**TESTO FORNITO**
Moneta comune sì, ma ciascuno dovrà provvedere a se stesso in competizione con gli altri. La conseguenza è che, nei momenti di crisi, non si potranno trovare gli strumenti di compensazione sperati, non vi sarà solidarietà, ma al contrario, nel nome della competitività, aumenteranno le divergenze e le tensioni.
Si vagheggia l'ideale dell'unificazione, ma, concretamente, le regole indicate dai trattati per definire i rapporti tra gli stati spingono in direzione opposta, per la supremazia delle regioni forti sulle regioni deboli, verso l'impoverimento dei già poveri a vantaggio dei già ricchi.

**DATI FORNITI**
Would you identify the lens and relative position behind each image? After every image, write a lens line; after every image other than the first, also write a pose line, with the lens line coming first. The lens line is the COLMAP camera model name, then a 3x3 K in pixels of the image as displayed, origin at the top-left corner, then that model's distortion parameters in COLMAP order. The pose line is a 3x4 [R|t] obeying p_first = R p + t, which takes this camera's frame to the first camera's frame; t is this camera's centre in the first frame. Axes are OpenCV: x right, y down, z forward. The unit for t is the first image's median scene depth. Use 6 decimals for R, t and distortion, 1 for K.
* * *
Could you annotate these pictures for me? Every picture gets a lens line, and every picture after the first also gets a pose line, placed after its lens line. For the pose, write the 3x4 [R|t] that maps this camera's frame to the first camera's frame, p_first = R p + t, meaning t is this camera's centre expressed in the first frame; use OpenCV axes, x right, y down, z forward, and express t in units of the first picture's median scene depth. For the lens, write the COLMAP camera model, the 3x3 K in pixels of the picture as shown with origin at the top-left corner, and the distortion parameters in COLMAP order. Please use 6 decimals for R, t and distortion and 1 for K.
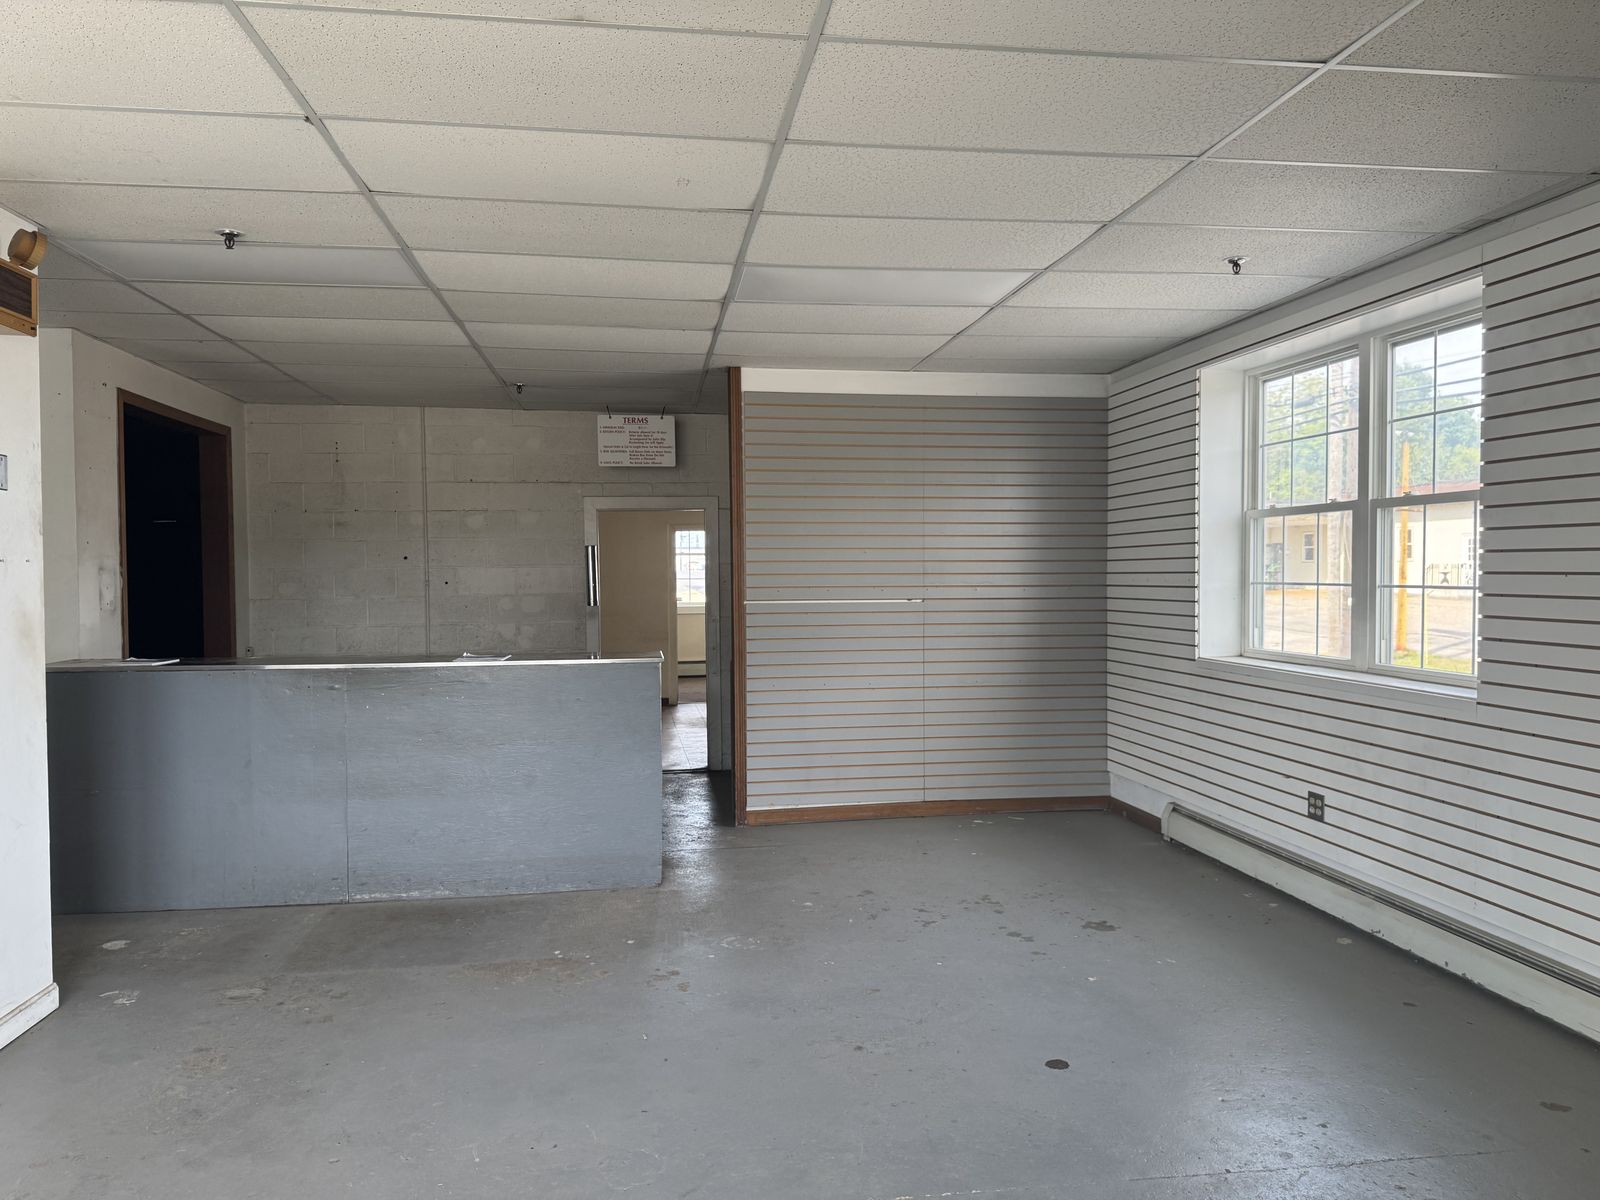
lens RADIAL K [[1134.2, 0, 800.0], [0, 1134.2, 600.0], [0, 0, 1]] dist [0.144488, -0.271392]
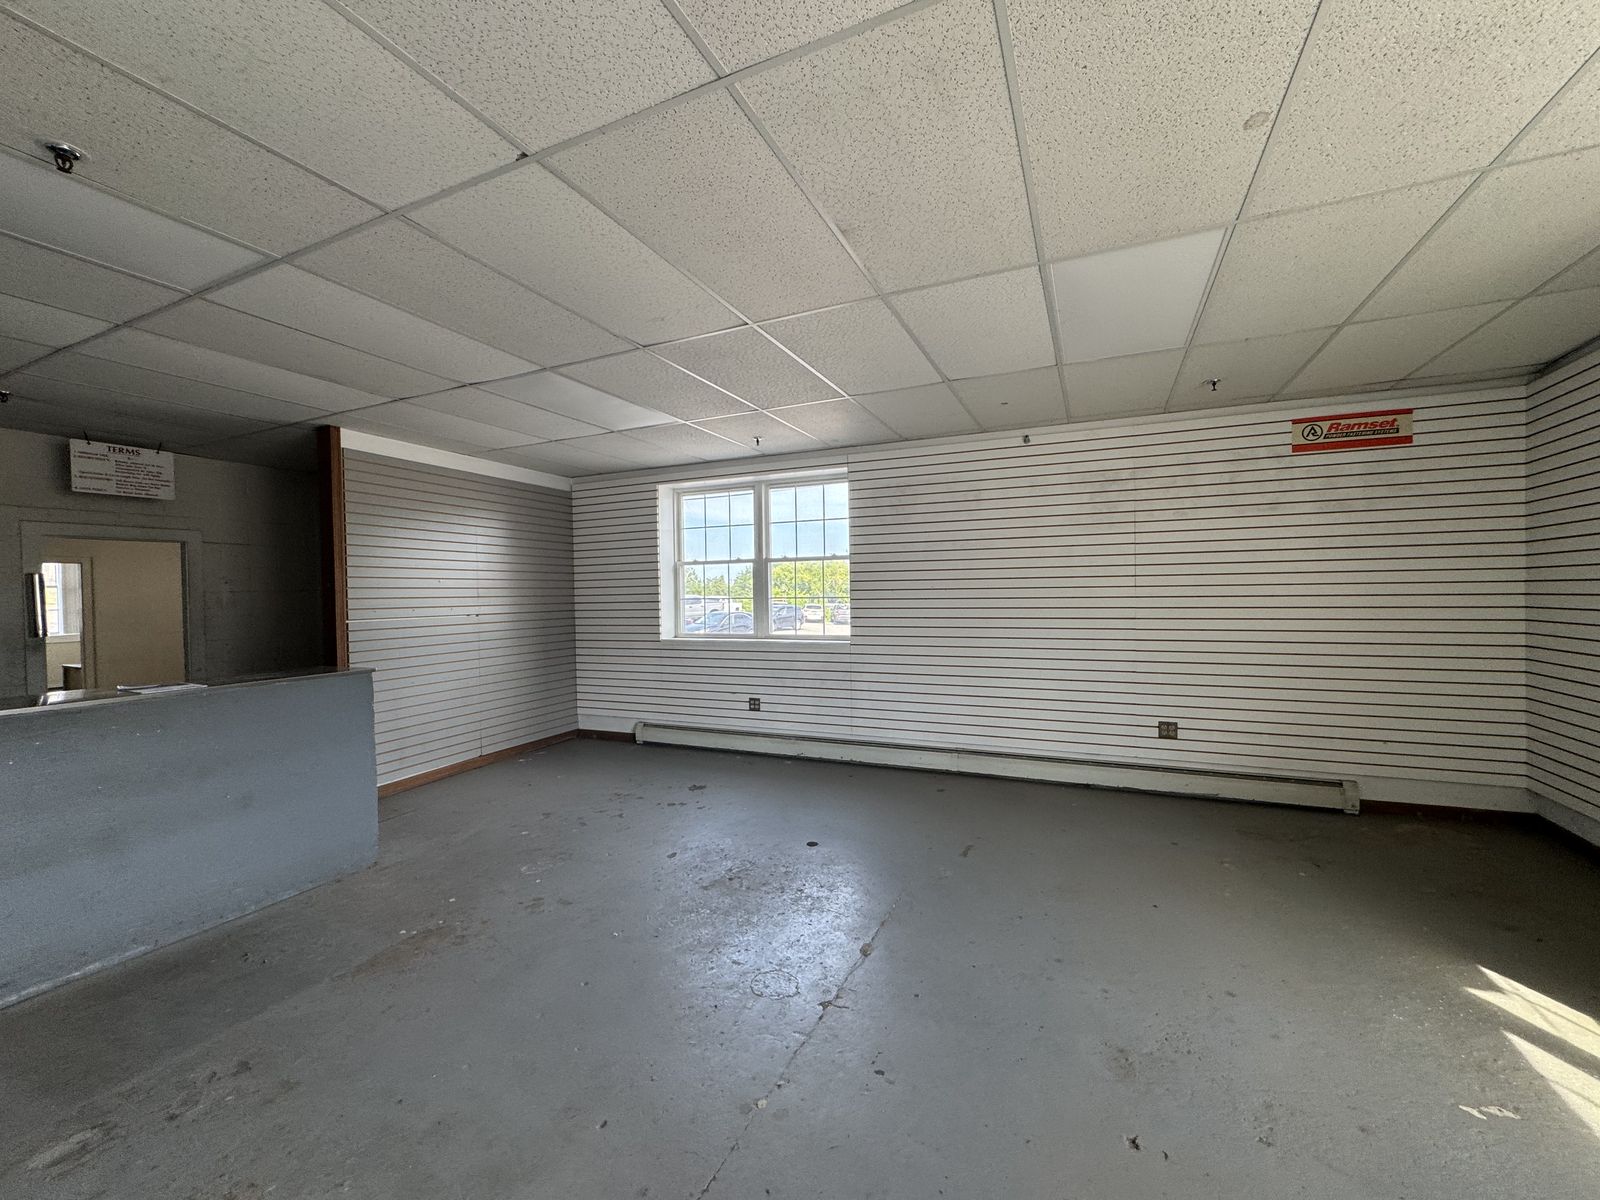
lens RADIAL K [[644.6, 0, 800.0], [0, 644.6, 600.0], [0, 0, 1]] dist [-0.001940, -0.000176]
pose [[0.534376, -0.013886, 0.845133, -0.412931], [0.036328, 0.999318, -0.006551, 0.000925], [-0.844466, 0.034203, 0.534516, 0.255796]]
==
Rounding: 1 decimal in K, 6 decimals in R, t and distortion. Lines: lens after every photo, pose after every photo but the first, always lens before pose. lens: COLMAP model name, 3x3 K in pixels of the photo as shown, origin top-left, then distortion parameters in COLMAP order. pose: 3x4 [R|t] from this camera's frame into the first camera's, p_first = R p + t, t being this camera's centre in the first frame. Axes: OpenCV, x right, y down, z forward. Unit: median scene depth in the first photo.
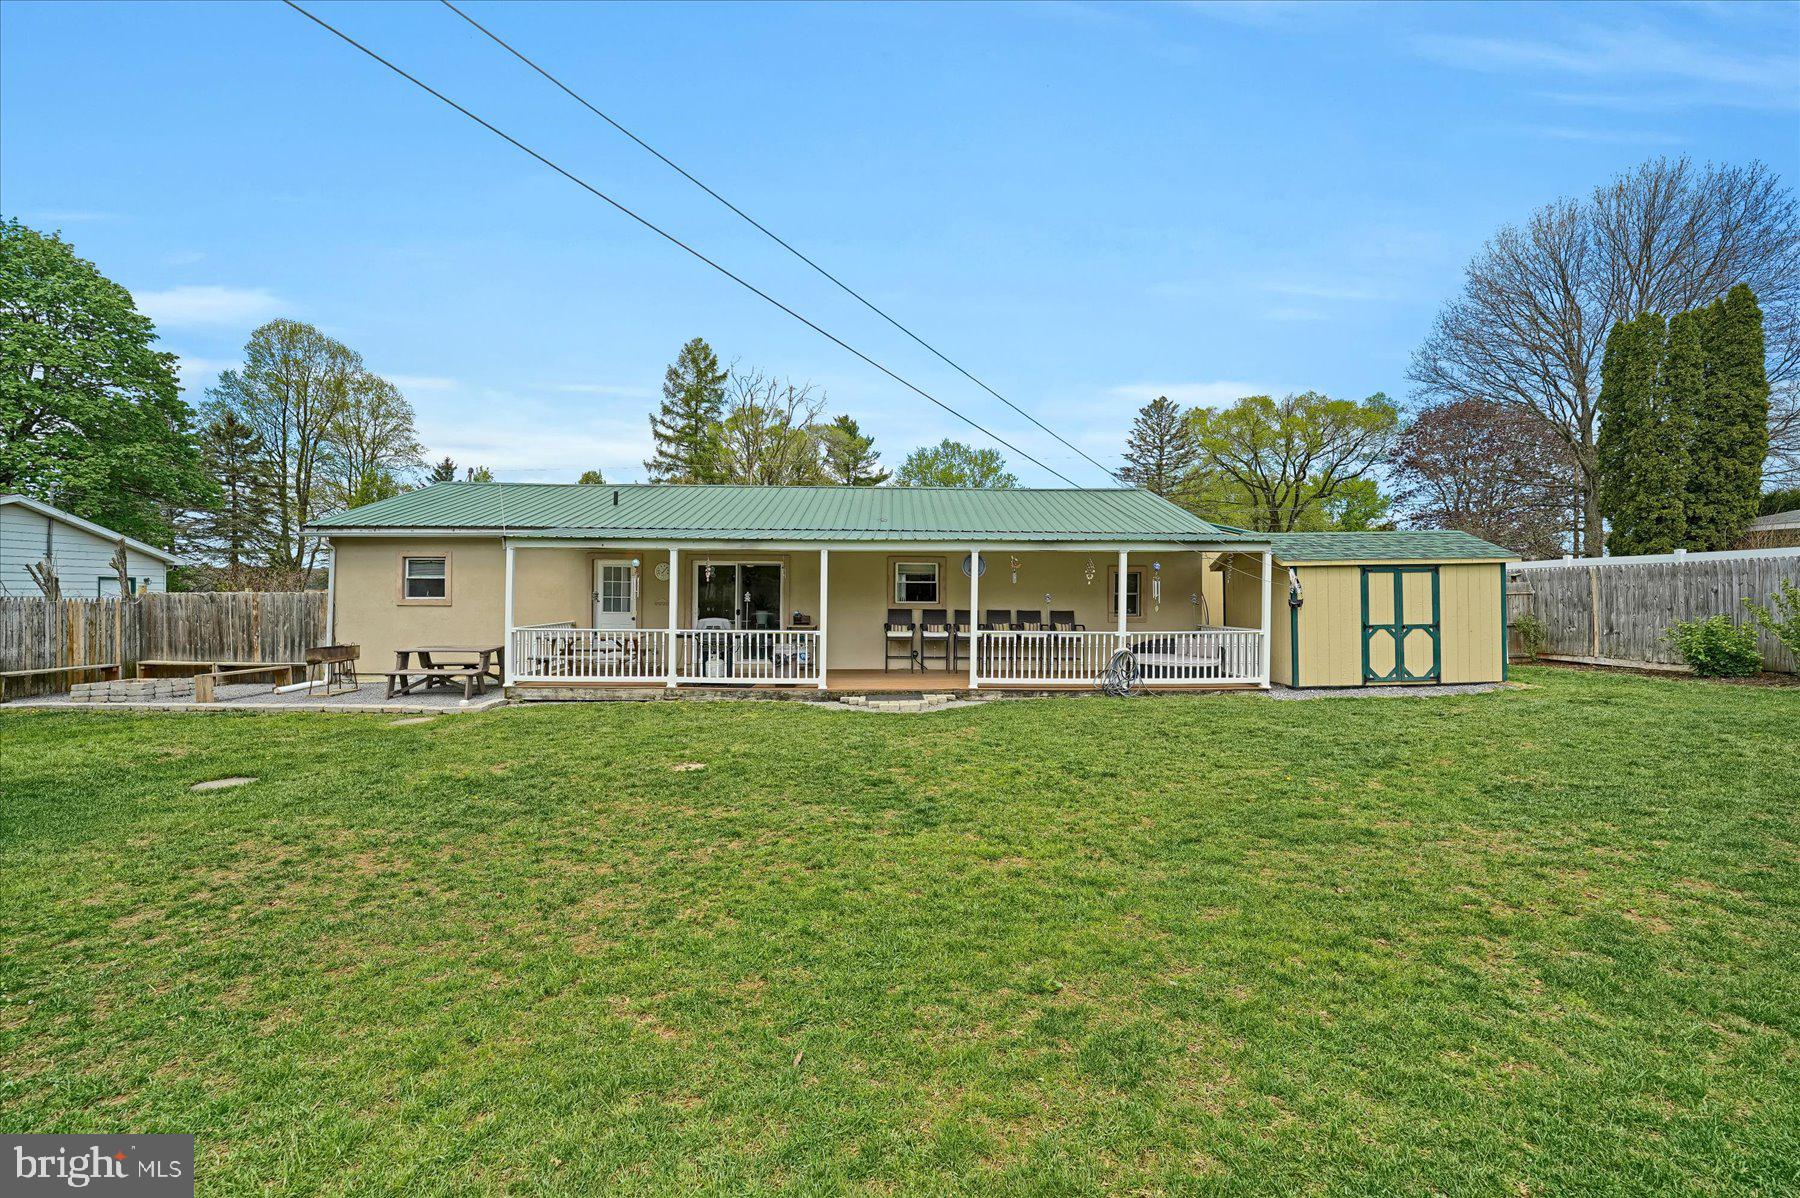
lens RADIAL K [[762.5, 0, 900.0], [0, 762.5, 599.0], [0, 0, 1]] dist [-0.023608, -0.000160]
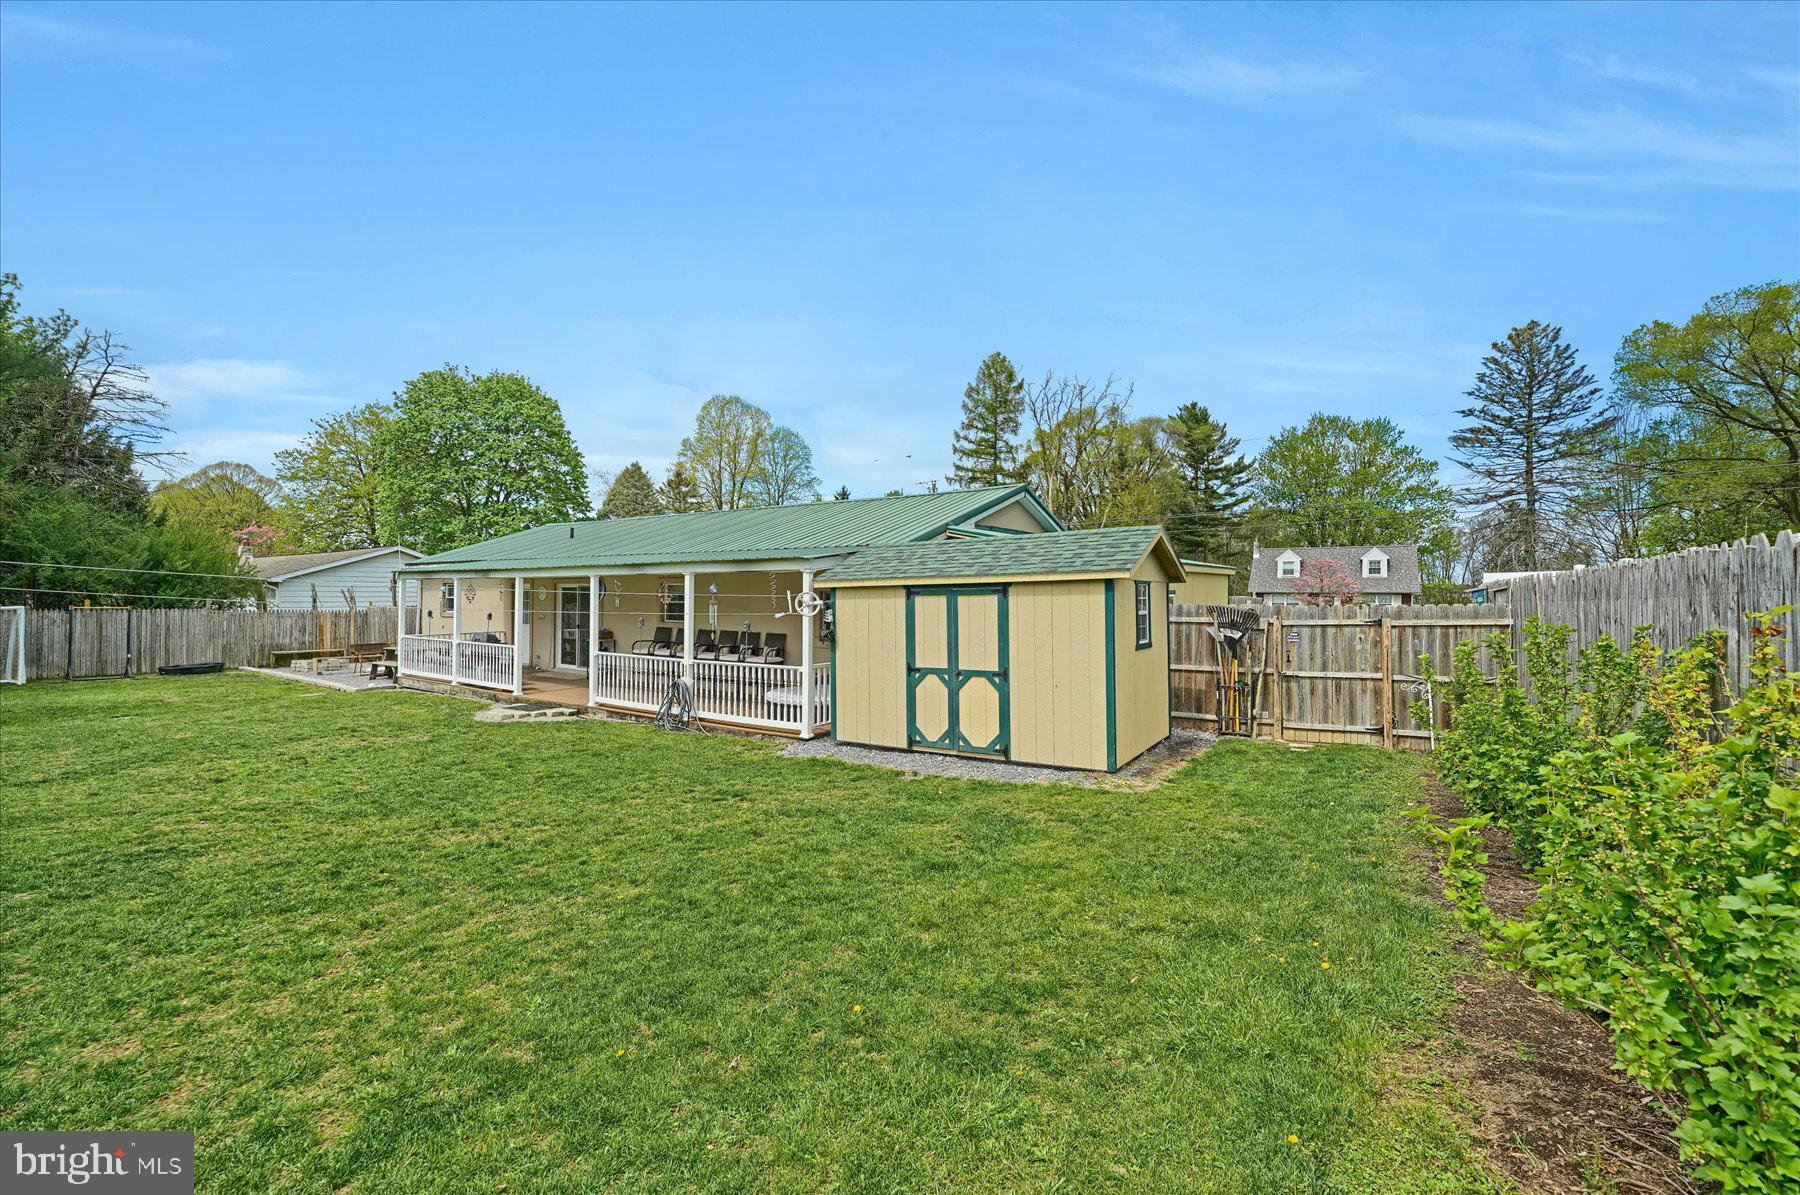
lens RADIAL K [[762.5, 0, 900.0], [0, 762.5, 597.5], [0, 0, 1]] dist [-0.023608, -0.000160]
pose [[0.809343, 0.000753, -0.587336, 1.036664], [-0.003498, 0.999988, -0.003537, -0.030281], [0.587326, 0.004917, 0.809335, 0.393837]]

**COMPITO 1**
Elenca le conseguenze che il testo sulla moneta comune prevede per i momenti di crisi.
**COMPITO 2**
Secondo il testo sulla moneta comune, in nome di che cosa aumenteranno le divergenze e le tensioni?

**RISULTATO 1**
- Non si potranno trovare gli strumenti di compensazione sperati.
- Non vi sarà solidarietà.
- Aumenteranno le divergenze e le tensioni.

**RISULTATO 2**
Nel nome della competitività.